Davis and Dowling are part of a group of 40 schools HISD will rebuild or renovate under the district’s 2012 $1.89 billion program. Both schools will be open during construction, scheduled to begin mid- to late 2015.
“We need more open spaces that will accommodate our current programs and allow for more growth,” said Davis Principal Julissa Martinez. “This school needs to be a diamond in our neighborhood, so that it will be a place where parents want to send their kids, where kids want to come and the community wants to be involved.”
Davis, built in 1926, will be renovated to preserve the facade of the original building and to replace its linear corridors and traditional classrooms with flexible learning neighborhoods. Building additions include a new competitive gym and outdoor spaces near the cafeteria, which will be remodeled with more windows to bring natural light into the space and to allow the area to easily extend outside.
“We’re looking at making the cafeteria the heart or center of the school, so that it becomes one of the first things you see when you walk into the school,” said architect John Wells of Bay-IBI, Davis’ architecture firm.
The Davis renovation also consists of creating a driveway at the school entry, making improvements to the boys’ gym, and moving the school’s off-campus softball field closer to the school by possibly removing the parking lot from behind the school.
Some of the building challenges and concerns the Davis PAT discussed were space limitations, merging the old building with new areas and undergoing a renovation with students inside the building.
“We will work very closely with your campus to determine what ways we can be least disruptive to the students and the academic program during the renovation,” said HISD General Manager of Facilities Design Dan Bankhead. “We want to maximize what you have now and think about growth.”
Like Davis, Dowling will receive collaborative learning areas with more natural light in its new facility. Preliminary designs show the new campus built on the athletic fields behind the school and the main entrance still located off of Stancliff Street.

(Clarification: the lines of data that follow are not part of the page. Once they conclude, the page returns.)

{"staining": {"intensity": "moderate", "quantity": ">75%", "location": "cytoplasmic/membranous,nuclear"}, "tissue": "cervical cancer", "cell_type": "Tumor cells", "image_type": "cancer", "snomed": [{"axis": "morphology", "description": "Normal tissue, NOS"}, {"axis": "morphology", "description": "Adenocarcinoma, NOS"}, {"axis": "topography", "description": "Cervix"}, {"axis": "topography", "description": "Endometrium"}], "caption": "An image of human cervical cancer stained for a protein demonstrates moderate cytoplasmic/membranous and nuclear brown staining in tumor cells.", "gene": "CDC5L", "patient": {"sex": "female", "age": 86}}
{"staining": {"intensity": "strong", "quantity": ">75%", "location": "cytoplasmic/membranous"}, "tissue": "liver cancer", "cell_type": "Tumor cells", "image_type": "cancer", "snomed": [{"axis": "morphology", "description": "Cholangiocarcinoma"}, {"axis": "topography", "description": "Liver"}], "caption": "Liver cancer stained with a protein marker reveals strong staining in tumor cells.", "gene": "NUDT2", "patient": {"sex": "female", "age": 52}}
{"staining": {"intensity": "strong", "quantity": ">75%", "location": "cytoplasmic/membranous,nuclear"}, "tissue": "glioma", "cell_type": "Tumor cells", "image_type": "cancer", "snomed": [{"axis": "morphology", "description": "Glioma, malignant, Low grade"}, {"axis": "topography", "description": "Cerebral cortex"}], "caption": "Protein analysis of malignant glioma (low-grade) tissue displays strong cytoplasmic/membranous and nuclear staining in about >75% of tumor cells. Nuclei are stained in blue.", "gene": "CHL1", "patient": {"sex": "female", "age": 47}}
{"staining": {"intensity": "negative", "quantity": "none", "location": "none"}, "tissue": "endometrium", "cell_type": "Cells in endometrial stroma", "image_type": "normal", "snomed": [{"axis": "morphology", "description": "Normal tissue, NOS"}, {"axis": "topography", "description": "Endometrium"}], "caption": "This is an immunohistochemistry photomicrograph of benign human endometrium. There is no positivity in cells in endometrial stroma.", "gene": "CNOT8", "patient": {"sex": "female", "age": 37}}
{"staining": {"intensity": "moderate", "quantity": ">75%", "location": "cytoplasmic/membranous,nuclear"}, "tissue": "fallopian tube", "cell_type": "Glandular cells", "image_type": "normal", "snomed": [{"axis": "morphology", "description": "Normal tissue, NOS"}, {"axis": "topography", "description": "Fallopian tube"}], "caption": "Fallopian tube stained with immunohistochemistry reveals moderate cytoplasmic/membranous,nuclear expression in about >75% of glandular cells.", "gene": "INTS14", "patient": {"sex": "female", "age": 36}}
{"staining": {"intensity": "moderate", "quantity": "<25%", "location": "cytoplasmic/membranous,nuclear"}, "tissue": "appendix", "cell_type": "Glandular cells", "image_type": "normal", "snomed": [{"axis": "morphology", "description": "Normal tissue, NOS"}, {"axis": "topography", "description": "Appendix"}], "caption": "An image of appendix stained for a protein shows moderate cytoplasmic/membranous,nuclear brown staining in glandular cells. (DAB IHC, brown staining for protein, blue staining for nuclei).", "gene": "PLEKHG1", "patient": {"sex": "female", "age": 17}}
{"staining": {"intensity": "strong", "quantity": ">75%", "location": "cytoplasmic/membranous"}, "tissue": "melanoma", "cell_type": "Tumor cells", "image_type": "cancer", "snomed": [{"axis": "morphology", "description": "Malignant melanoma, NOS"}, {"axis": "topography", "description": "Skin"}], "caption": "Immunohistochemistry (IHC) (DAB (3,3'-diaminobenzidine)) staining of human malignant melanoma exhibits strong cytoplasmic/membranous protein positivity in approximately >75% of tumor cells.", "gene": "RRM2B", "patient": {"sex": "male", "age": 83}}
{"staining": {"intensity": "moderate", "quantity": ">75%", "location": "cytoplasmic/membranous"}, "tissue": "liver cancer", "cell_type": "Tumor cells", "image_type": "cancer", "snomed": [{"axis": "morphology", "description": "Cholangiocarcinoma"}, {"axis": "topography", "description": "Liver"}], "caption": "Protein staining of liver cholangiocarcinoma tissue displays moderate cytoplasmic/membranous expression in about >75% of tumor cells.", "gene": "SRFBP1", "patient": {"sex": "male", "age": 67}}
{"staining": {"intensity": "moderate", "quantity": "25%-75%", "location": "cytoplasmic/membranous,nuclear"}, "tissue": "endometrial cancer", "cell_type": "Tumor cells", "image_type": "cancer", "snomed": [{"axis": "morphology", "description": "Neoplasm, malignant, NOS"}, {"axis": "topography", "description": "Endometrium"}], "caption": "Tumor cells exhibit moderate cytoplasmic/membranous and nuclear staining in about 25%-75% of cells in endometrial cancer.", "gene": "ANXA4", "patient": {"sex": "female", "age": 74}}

“My number one concern is safety because the campus we have now is very open,” said Principal Josefa Olivares. “I also want the school to look more inviting to our students, parents and the community.”
The design includes an atrium near the entrance and a large courtyard in the school’s center to serve as a safe and central area on campus for students before, during and after school. Overlooking the courtyard is the fine arts building and a three-story academic building with a cylinder tower that will house collaborative learning spaces and commons where students can work in small or large groups.
“Our goal, especially in designing these collaborative spaces, is to create spaces that complement different student learning styles,” said architect Daniel Kornberg of Harrison Kornberg Architects, the firm designing the new Dowling. “Some spaces will be calm and quiet while other spaces might be more active.”
The design features a long walkway that will stretch from the athletic fields to the courtyard as well as more transparent spaces, including the school’s main entrance, fine arts and dining areas, so students, staff and visitors can see student interaction and activities in action from outside the school.
“We need a new look to our school and better teaching and social spaces to help students interact with their peers,” said Dowling seventh-grader Dinochi Sandifer. “This will help improve not only the education provided, but it will restore student and community pride in the school.”